The Ancient Sacred Tree: Birthing a Hero is a mythological adventure fantasy novel for children and young adults written by Dawnette Brenner. Joshua’s mom and dad were getting divorced. It was absolutely the worst news he could ever imagine receiving, and what made it even harder to bear was that he was convinced that it was his fault. His brother and sisters hadn’t seemed to notice how much their parents had been arguing lately, but Joshua, being the youngest, had, and he found escaping into fantasy worlds had helped him cope with the anger and anxiety he felt building up within him. Joshua had gotten more control over his anger lately, even if kids at school knew exactly which buttons to push, but Terrence was another matter entirely. The two of them seemed to set each other off without even doing anything. Joshua’s mom had helped him discover the causes for his anger. He was bipolar, like his dad. He could be happy and suddenly get set off in the opposite direction.

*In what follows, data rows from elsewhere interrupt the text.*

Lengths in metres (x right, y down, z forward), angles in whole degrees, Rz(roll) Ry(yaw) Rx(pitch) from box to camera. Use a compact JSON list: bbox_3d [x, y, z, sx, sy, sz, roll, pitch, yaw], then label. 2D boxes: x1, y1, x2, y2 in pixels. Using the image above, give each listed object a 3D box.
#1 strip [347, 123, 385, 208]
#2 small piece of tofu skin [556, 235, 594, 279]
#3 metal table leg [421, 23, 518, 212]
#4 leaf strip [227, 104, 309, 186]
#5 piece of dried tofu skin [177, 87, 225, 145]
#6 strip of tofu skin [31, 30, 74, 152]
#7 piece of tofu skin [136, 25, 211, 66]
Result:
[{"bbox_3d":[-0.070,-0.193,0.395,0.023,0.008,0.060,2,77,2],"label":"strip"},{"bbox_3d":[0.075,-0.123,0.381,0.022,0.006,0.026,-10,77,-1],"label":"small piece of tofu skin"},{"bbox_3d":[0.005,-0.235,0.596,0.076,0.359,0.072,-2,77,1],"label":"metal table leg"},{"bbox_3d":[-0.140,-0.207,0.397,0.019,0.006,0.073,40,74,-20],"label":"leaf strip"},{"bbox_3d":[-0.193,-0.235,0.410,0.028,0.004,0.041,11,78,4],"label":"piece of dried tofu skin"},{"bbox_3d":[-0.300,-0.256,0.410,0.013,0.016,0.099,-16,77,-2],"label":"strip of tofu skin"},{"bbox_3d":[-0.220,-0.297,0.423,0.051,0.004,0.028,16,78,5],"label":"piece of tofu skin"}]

Escaping into fantasy worlds helped a lot, but when he slipped in some ice plants on his way to school that morning, Joshua found himself in a world that only he could save.
Dawnette Brenner’s mythological adventure fantasy novel for children and young adults, The Ancient Sacred Tree: Birthing a Hero, is a fast-paced and exciting story that deftly merges fantasy and reality. Joshua is the consummate hero; he has his flaws and foibles, but he has the courage and heroic inclinations that allow him to get past his own issues and work to save the inhabitants of the Land of the Ice Plants. Brenner’s plot also admirably addresses both the issue of divorce and its impact on children, and the difficulties kids with bipolar disorder face in coping with everyday life. The Ancient Sacred Tree has a grand plot, and it is beautifully written. Brenner’s characters are sharply delineated, and her fantasy world works very well indeed. The Ancient Sacred Tree: Birthing a Hero is most highly recommended.

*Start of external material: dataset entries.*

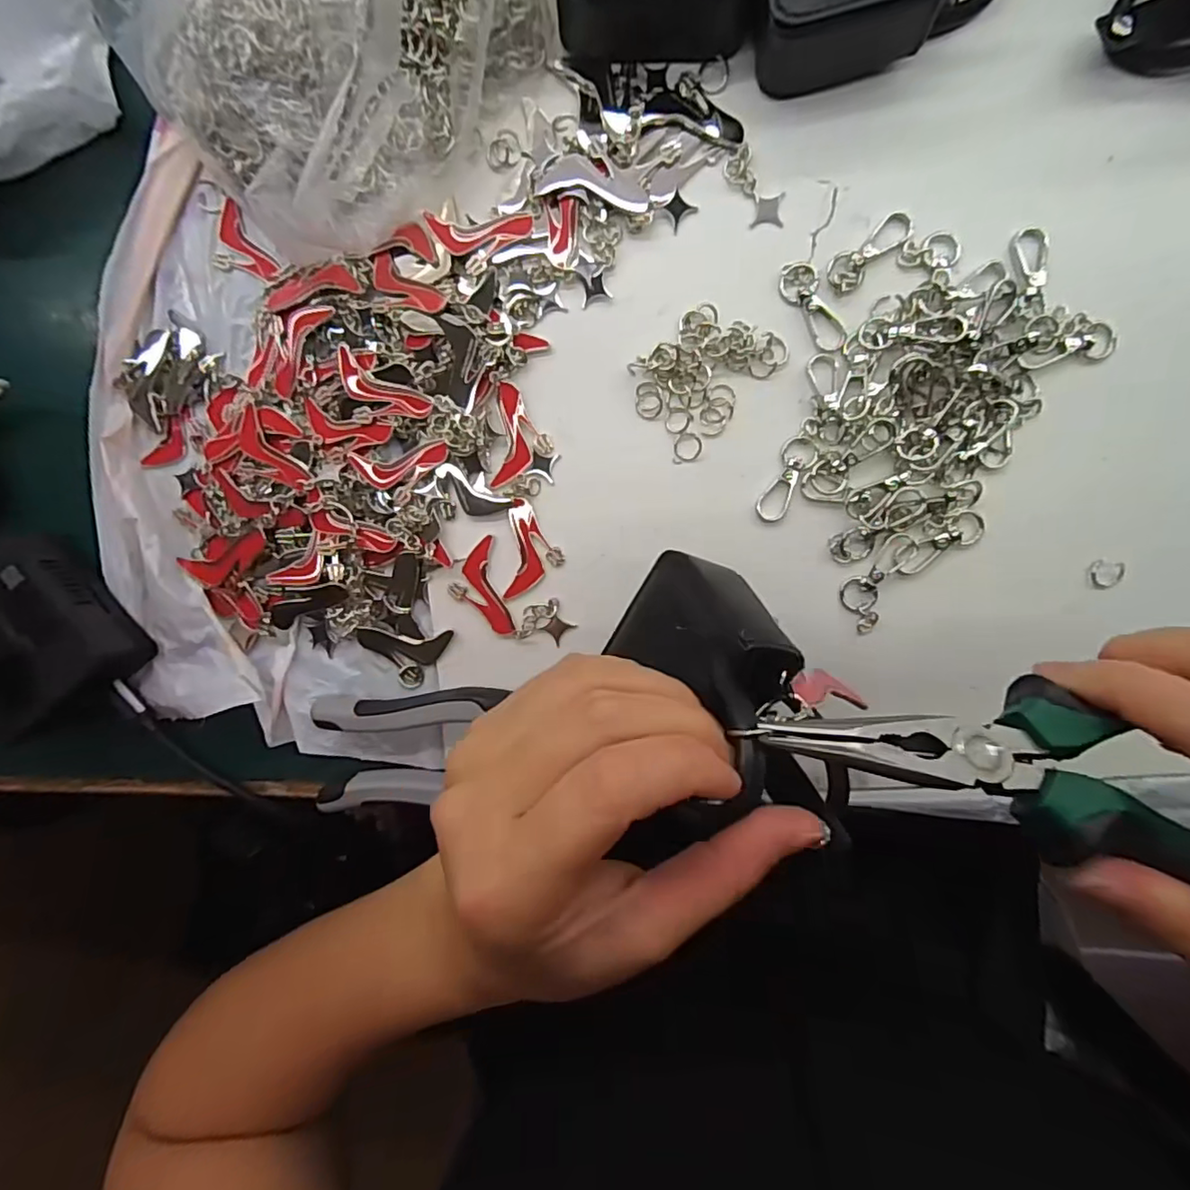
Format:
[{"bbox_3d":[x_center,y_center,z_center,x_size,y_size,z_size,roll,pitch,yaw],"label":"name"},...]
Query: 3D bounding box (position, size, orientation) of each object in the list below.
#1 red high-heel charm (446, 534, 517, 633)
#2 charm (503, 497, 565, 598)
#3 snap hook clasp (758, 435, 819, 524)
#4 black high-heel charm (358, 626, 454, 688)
[{"bbox_3d":[-0.055,-0.002,0.273,0.025,0.004,0.045,-14,95,6],"label":"red high-heel charm"},{"bbox_3d":[-0.028,-0.020,0.269,0.025,0.004,0.045,6,97,3],"label":"charm"},{"bbox_3d":[0.085,-0.051,0.257,0.015,0.004,0.040,28,97,1],"label":"snap hook clasp"},{"bbox_3d":[-0.092,0.031,0.280,0.045,0.004,0.028,2,96,4],"label":"black high-heel charm"}]

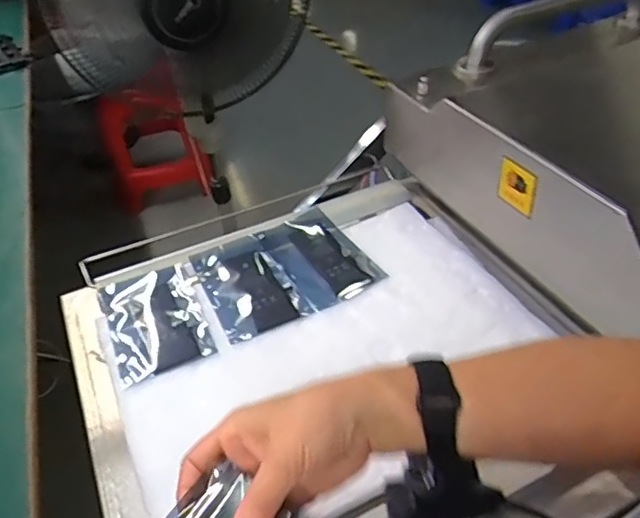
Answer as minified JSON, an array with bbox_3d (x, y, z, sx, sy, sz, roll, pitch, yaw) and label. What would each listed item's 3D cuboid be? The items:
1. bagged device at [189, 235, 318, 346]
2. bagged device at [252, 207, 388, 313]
[{"bbox_3d":[-0.083,0.027,0.657,0.095,0.014,0.143,-23,44,-19],"label":"bagged device"},{"bbox_3d":[-0.003,-0.004,0.691,0.097,0.020,0.152,-27,45,-23],"label":"bagged device"}]

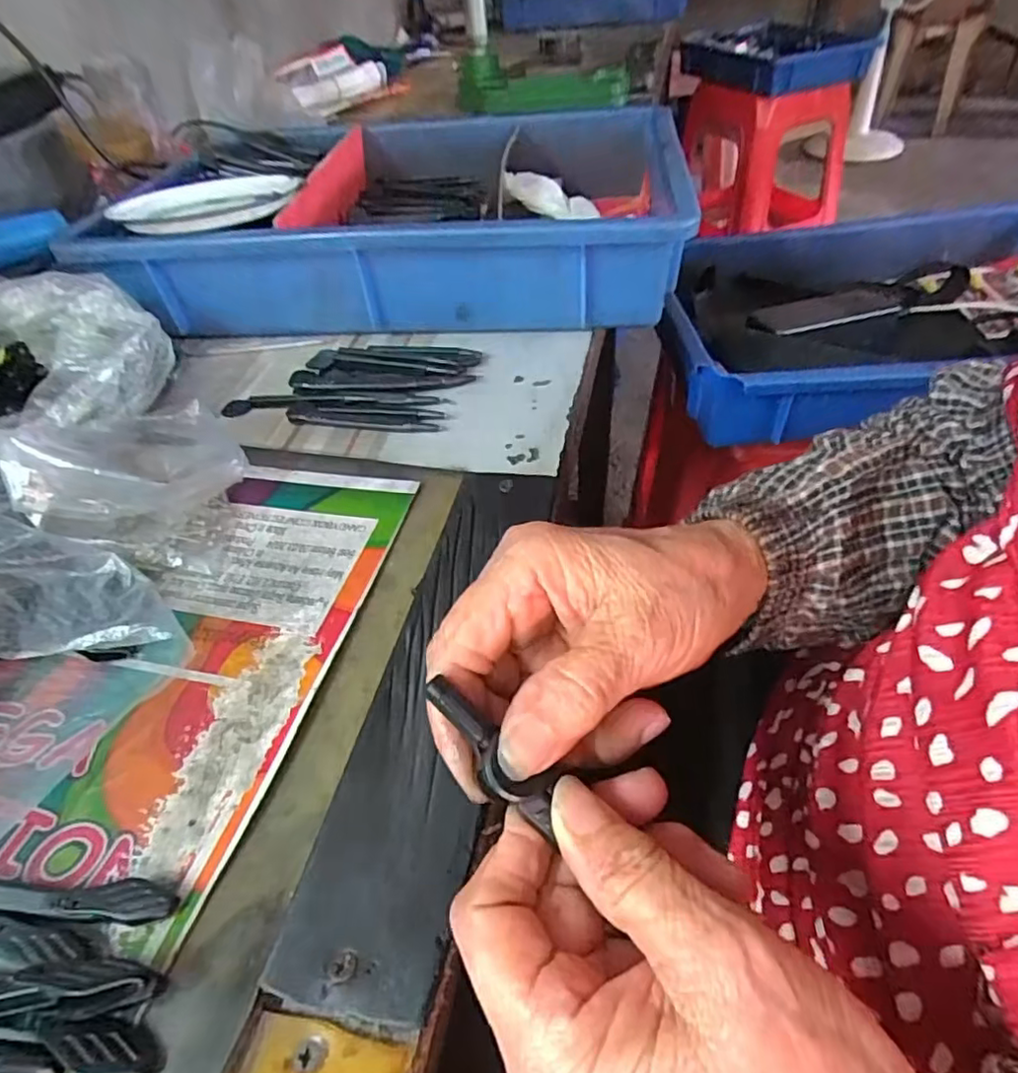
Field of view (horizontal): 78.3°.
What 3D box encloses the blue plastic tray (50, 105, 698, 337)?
[{"bbox_3d":[-0.075,-0.273,0.525,0.399,0.079,0.297,2,46,10],"label":"blue plastic tray"}]

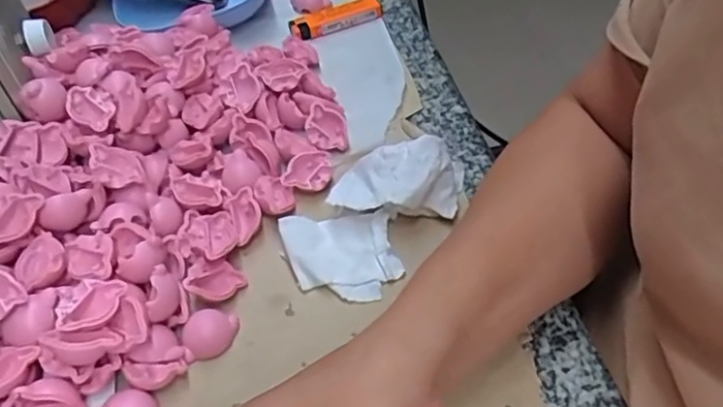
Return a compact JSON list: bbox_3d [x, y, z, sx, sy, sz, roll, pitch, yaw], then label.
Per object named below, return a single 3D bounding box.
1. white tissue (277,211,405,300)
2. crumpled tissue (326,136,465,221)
[{"bbox_3d":[-0.013,0.031,0.389,0.069,0.013,0.056,-2,48,-4],"label":"white tissue"},{"bbox_3d":[0.024,-0.014,0.405,0.090,0.039,0.045,-8,49,-2],"label":"crumpled tissue"}]

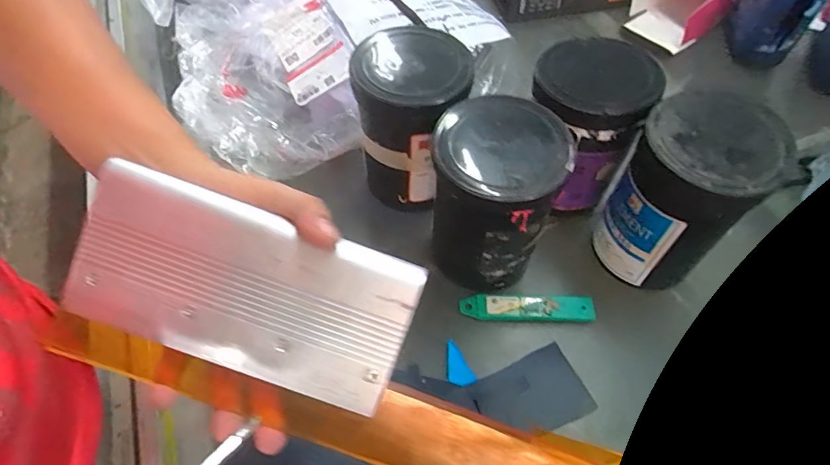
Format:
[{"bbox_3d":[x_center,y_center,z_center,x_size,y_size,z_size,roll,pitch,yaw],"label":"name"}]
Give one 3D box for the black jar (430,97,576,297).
[{"bbox_3d":[0.068,-0.025,0.448,0.102,0.160,0.104,0,56,0],"label":"black jar"}]

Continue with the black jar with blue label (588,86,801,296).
[{"bbox_3d":[0.236,-0.028,0.441,0.095,0.170,0.098,0,56,0],"label":"black jar with blue label"}]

The Ancient Sacred Tree: Birth of a Hero by author Dawnette N. Brenner is about a 12-year-old boy named Joshua who finds himself thrust into a magical land full of danger.
This book made me really emotional. Not only does the book cover a tough but important topic, how kids deal with divorce, but the quotes from anonymous children talking about divorce were heartbreaking. It really is important to remember that kids can be affected in different ways and often see more than people think, and like Joshua, often feel guilt. And on top of that, the book is also dealing with mental illness as Joshua is a pre-teen dealing with bipolar disorder. Having a book that deals with subjects like this is very important, and I feel that Brenner handled the subjects really well. This is the kind of book that readers can definitely connect to, both in how you deal with struggles and watching the struggles of others.
Brenner has done a fantastic job of entering into the mind of a child. The imaginative world that Joshua finds himself in is a great representation of the kind of imaginary places children make up to escape to. I loved how the land of Ice Plants and Norkels has not just a dreamlike quality but really captures how imaginary worlds are distorted versions of what we see and know. Things like Thragons that seem close to familiar but are a magic of their own. The imagery she uses really brings the fantastical world to life. The back and forth switch from the magical realm to the real world is disorienting, but it is clear that this was intentional as we watch Joshua dealing with the world around him.
Joshua is an incredible character who is dealing with a great deal both internally and externally. This book is a magical way of showing and handling tough subjects for your adult readers. I found this book to be enchanting to read, even when it made me want to cry, and I would highly recommend it. I would definitely give this book 5 stars for its unique creativity, and the extraordinary way it deals with its subject matter. I look forward to reading book two!